■ WRITTEN EXERCISE 1 ■
In the chat about Boot setup, why does coyotespike say the Boot project with Reagent and DevCards falls short?
■ WRITTEN EXERCISE 2 ■
From the chat about Boot setup, extract the passage from "I also like" up to and including "have a backend.".
■ WRITTEN EXERCISE 3 ■
Translate this sentence from the chat about Boot setup into Spanish: "Now it runs successfully, but returns a 404 page."

■ TEXT BLOCK ■
Hi, boot noob here. I ran lein new luminus +reframe +postgres +auth, and then tried to convert to boot. Now it runs successfully, but returns a 404 page. Does anyone have any tips or an example of a simple boot configuration with both Clj and CLJS?

coyotespike15:09:58

I also like this boot project - it has Reagent and DevCards! https://github.com/jupl/closcri/tree/reagent

anmonteiro15:09:37

@coyotespike here’s a very simple project with a Boot config for client + server

coyotespike15:09:37

But like Tenzing, it doesn't have a backend.

coyotespike15:09:43

Probably a dumb question: on line 59 of build.boot, you have (system :sys #'dev-system :auto true :files ["server.clj" "parser.clj"]). Is this where the whole "server hosts the html where ClojureScript lives" thing gets started?

anmonteiro15:09:59

@coyotespike oh right, probably not that a beginner-friendly project after alll

coyotespike15:09:20

well, depending on the beginner 😉

coyotespike15:09:26

I was just about to ask about that

coyotespike16:09:09

How do you like System? I haven't yet wrapped my head around it - it's for managing database, server, etc, right?

■ PROVIDED DATA ■
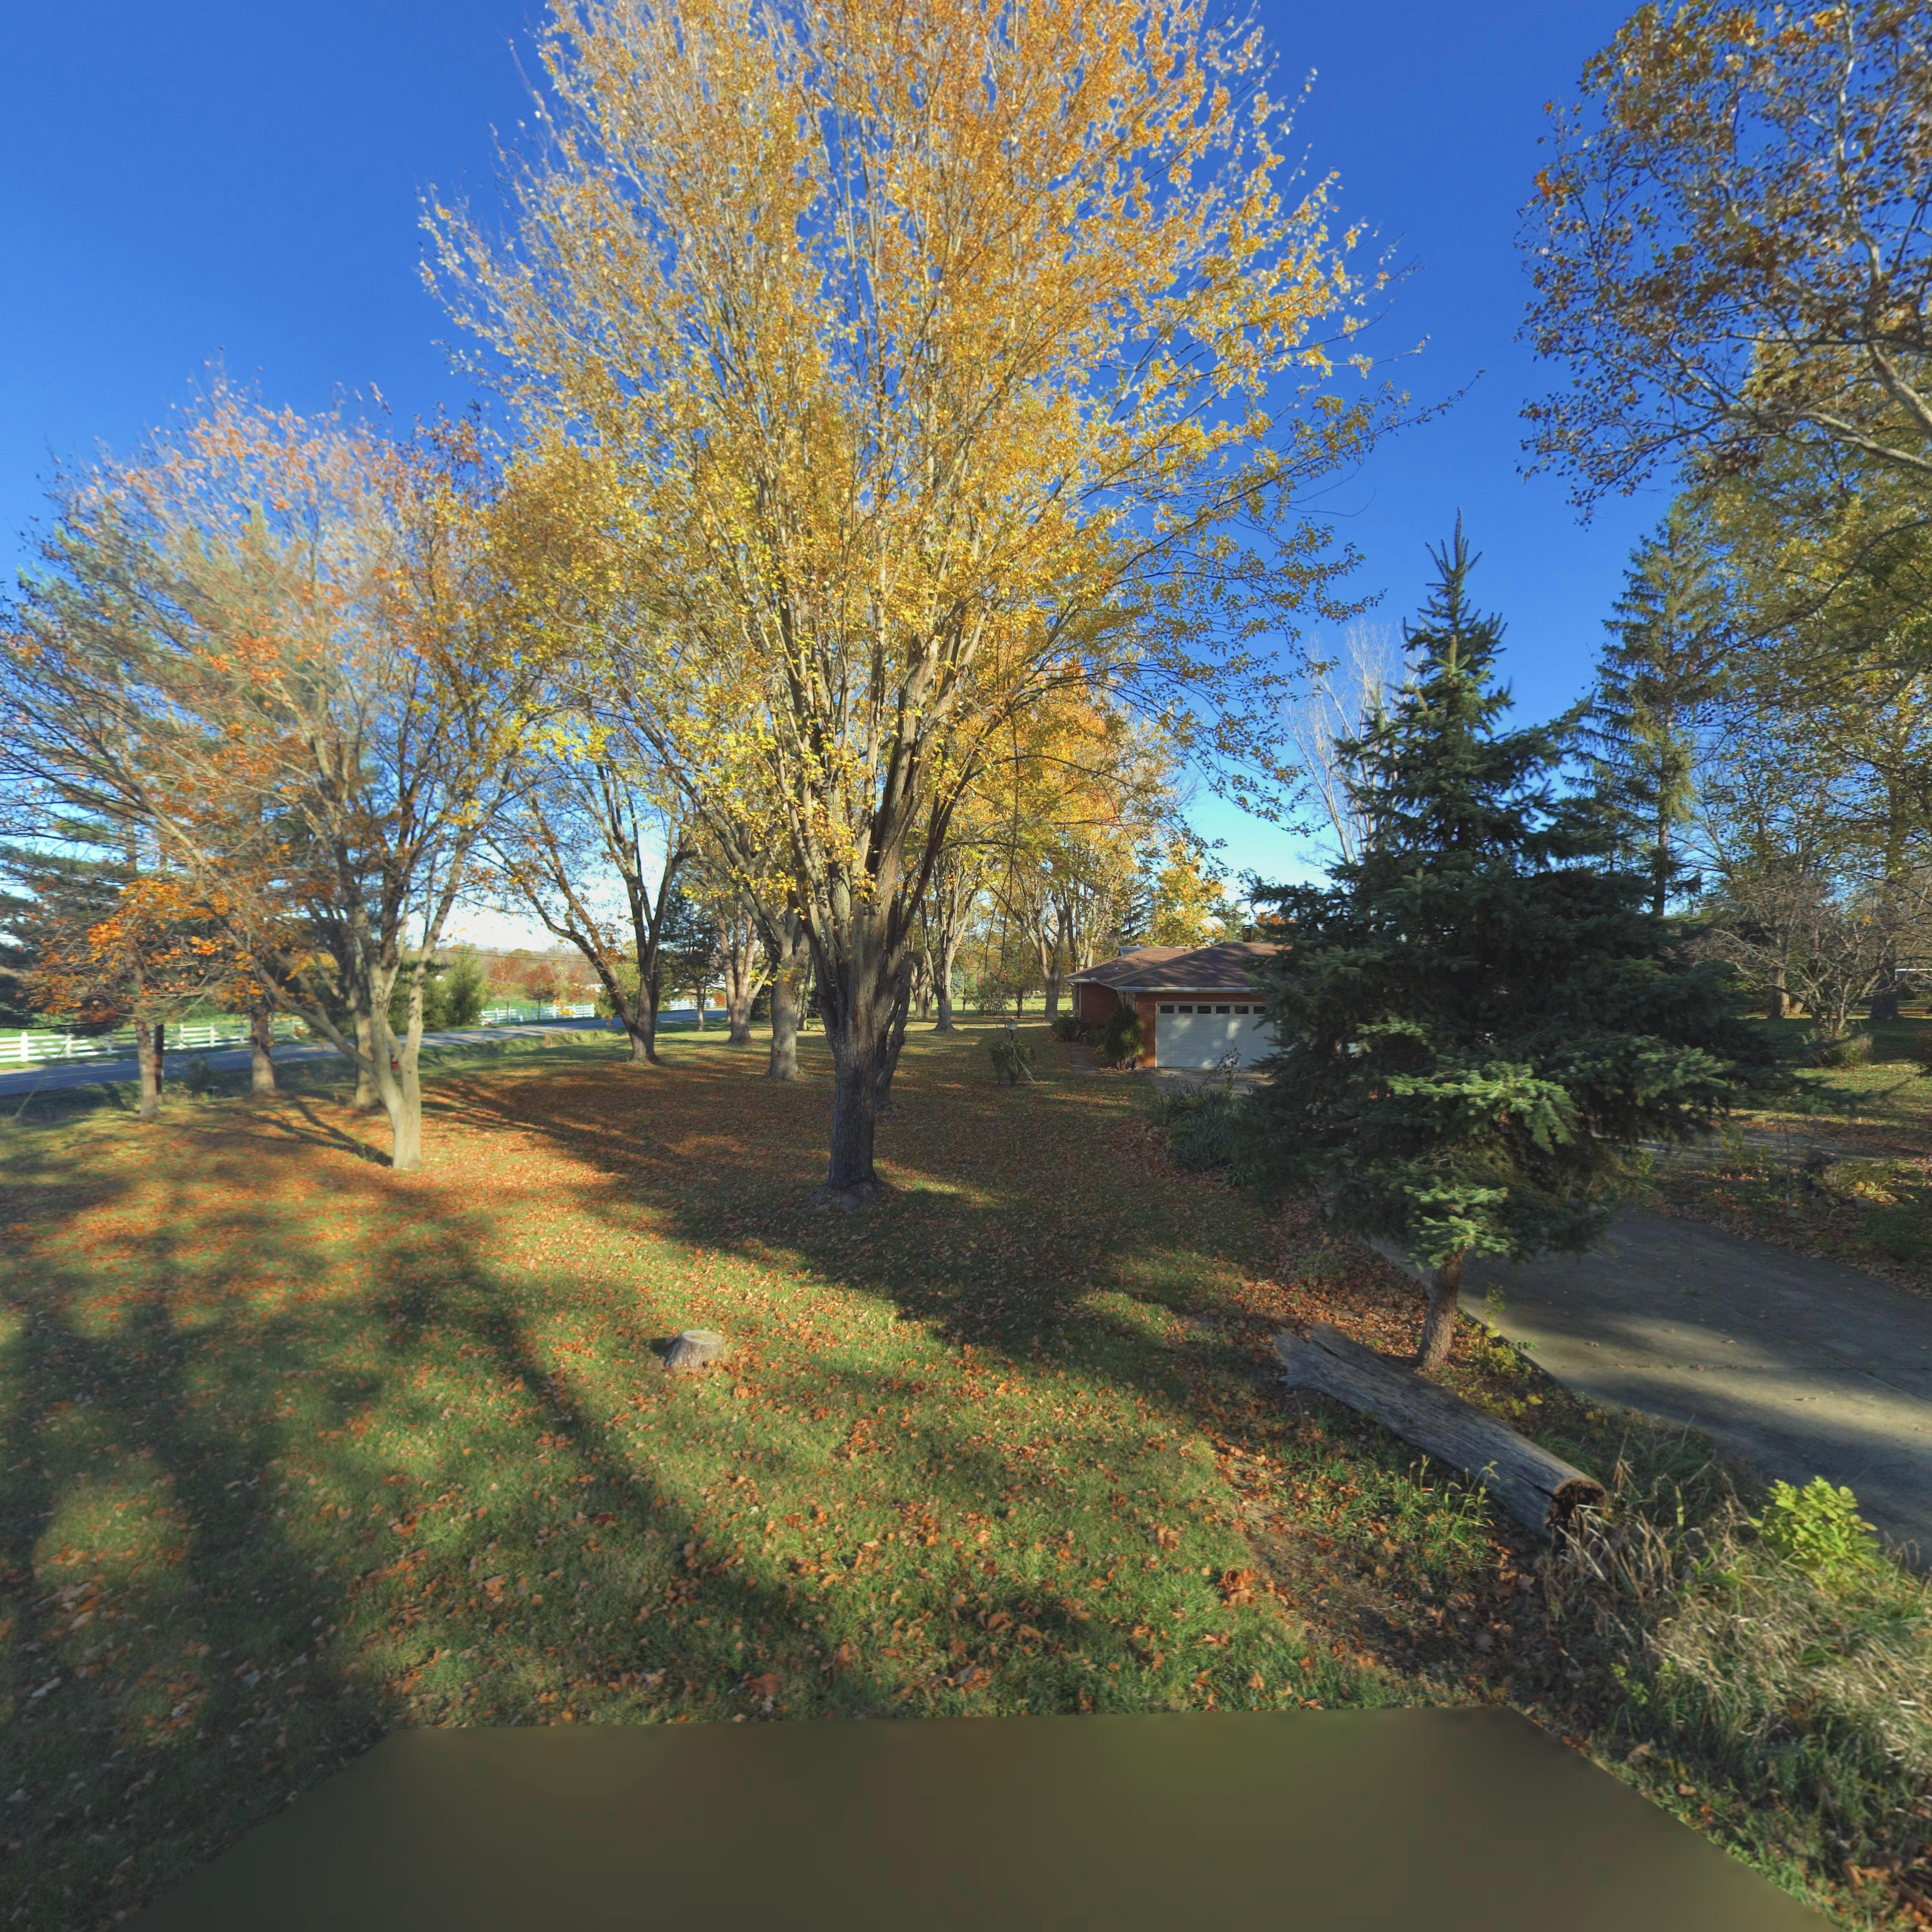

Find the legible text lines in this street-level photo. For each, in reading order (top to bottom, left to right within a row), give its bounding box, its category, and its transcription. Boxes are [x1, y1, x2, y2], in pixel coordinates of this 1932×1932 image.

[1228, 996, 1240, 1002] StreetNumber: *02*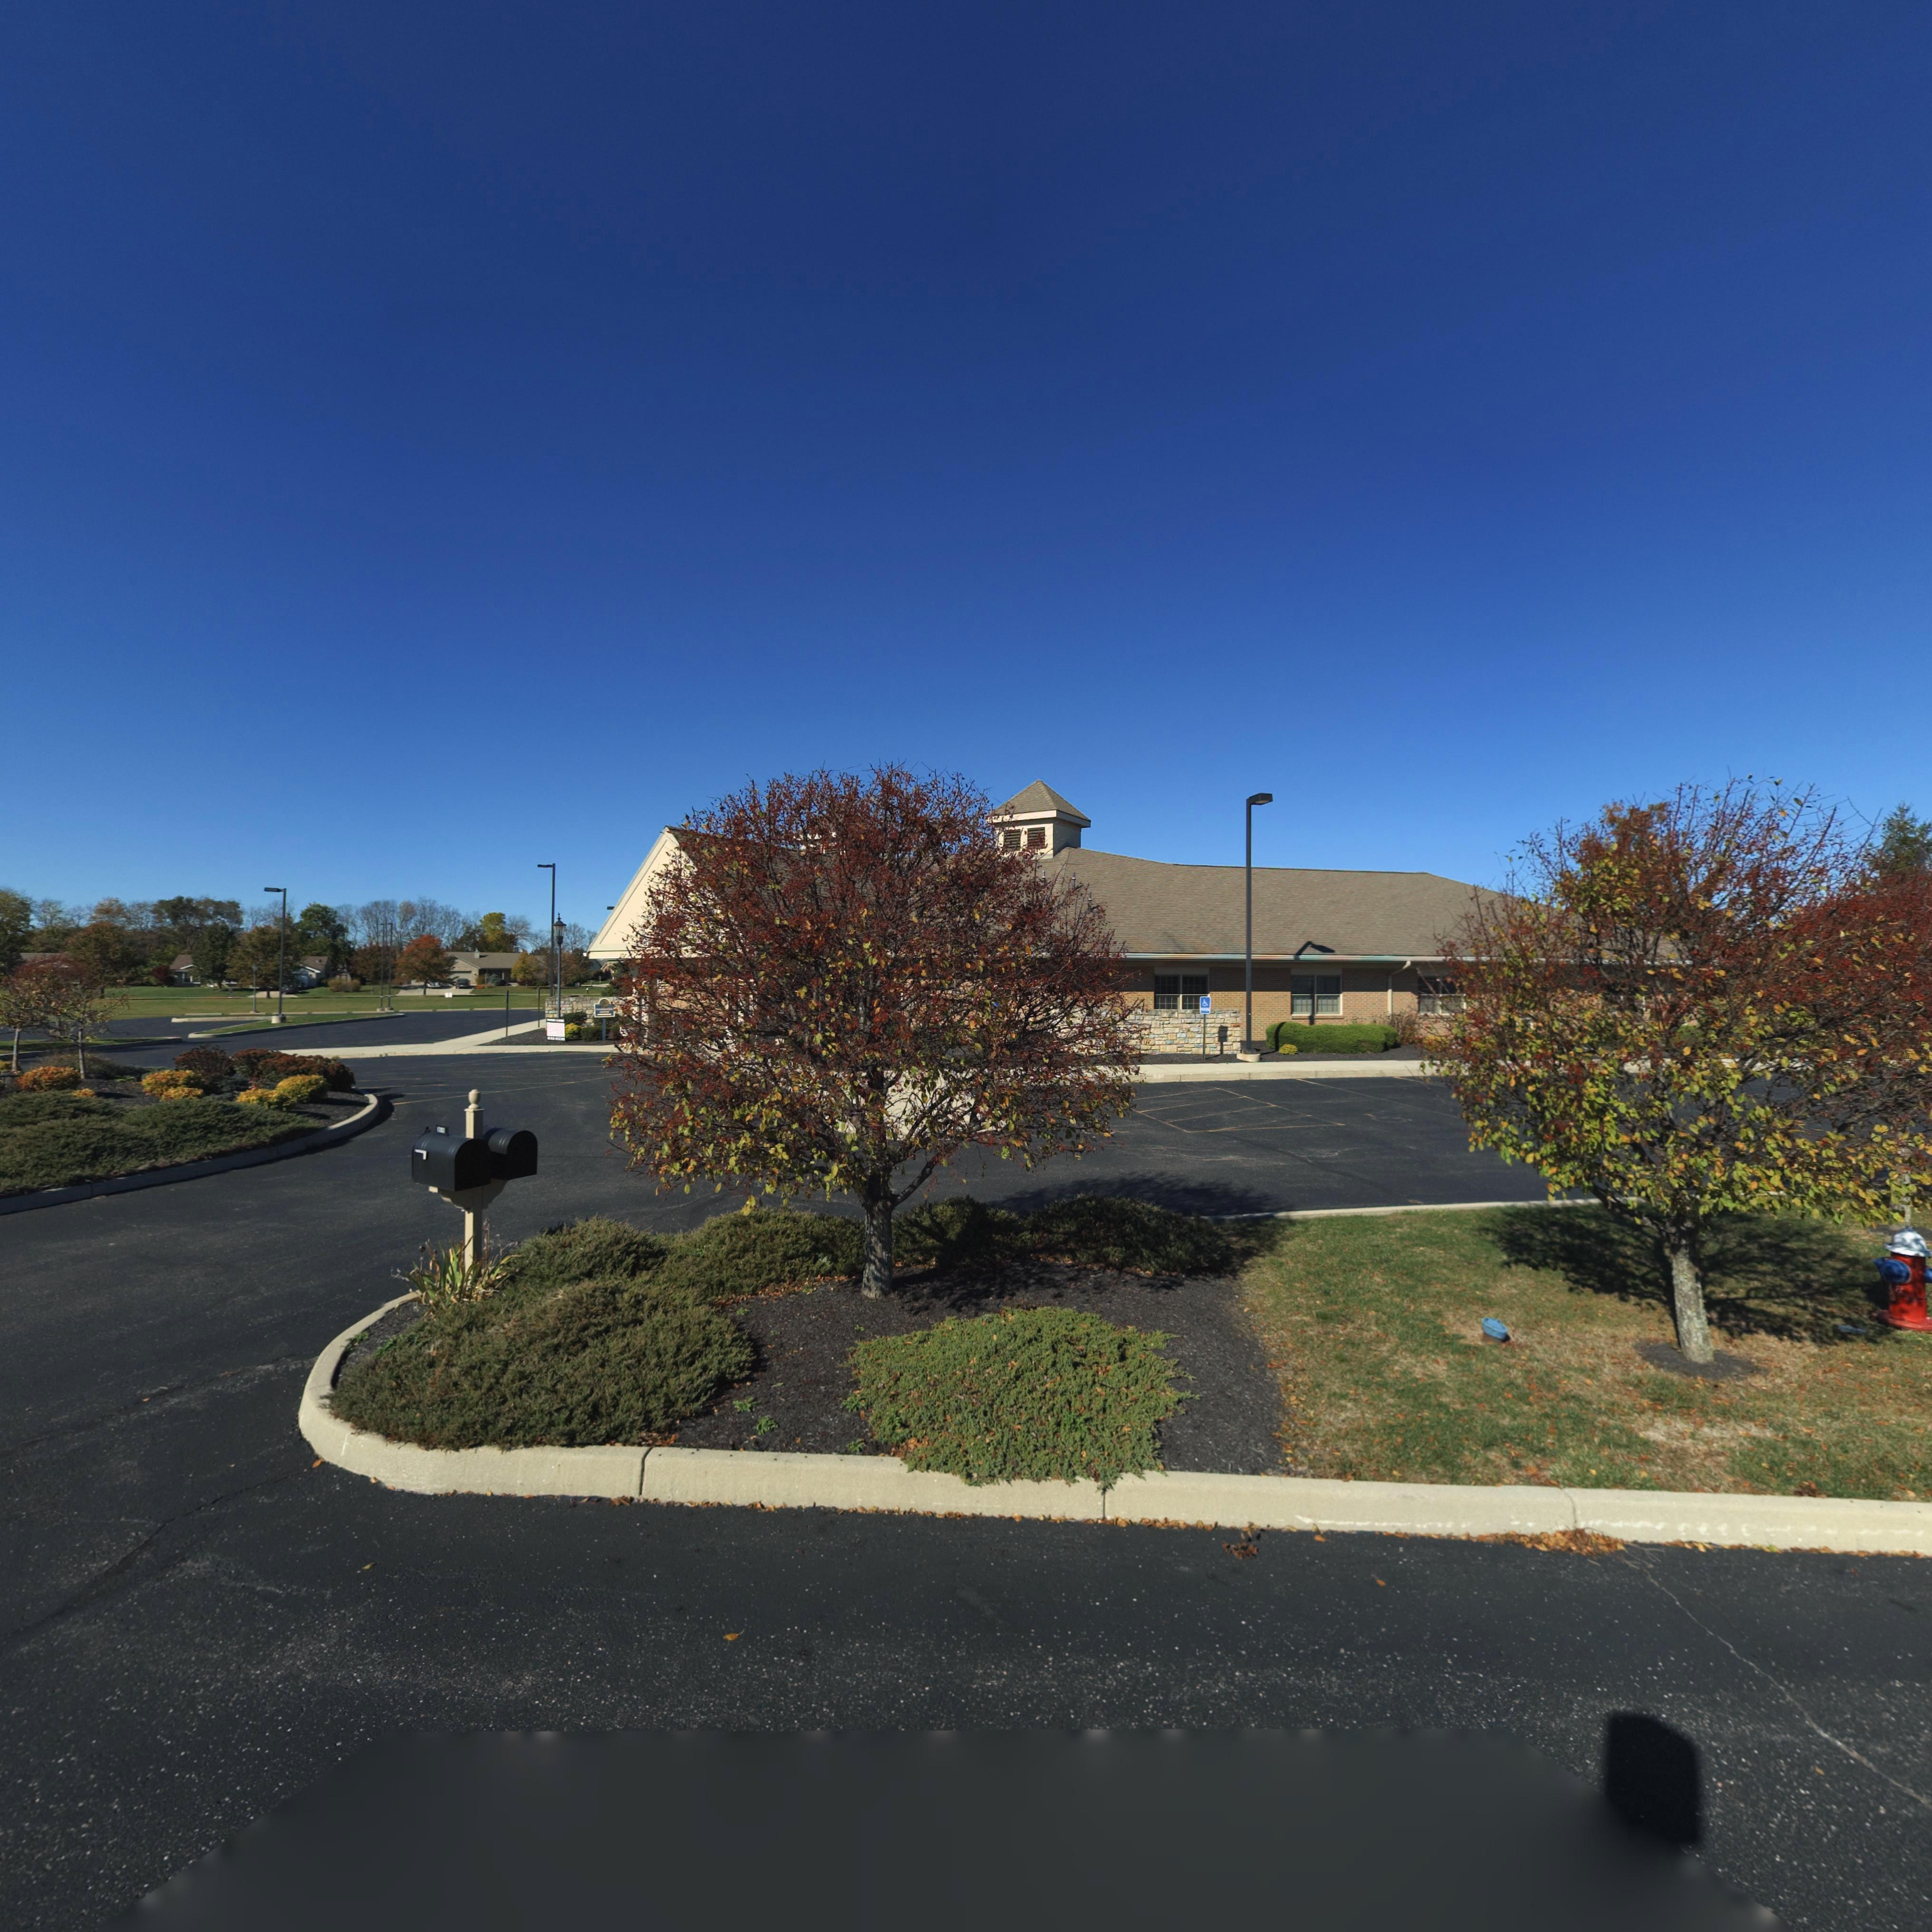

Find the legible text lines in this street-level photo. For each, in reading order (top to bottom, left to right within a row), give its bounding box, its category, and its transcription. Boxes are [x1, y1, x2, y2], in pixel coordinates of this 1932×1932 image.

■ RIGHT ANSWER 1 ■
Like Tenzing, it doesn't have a backend.

■ RIGHT ANSWER 2 ■
I also like this boot project - it has Reagent and DevCards! https://github.com/jupl/closcri/tree/reagent

anmonteiro15:09:37

@coyotespike here’s a very simple project with a Boot config for client + server

coyotespike15:09:37

But like Tenzing, it doesn't have a backend.

■ RIGHT ANSWER 3 ■
Ahora se ejecuta correctamente, pero devuelve una página 404.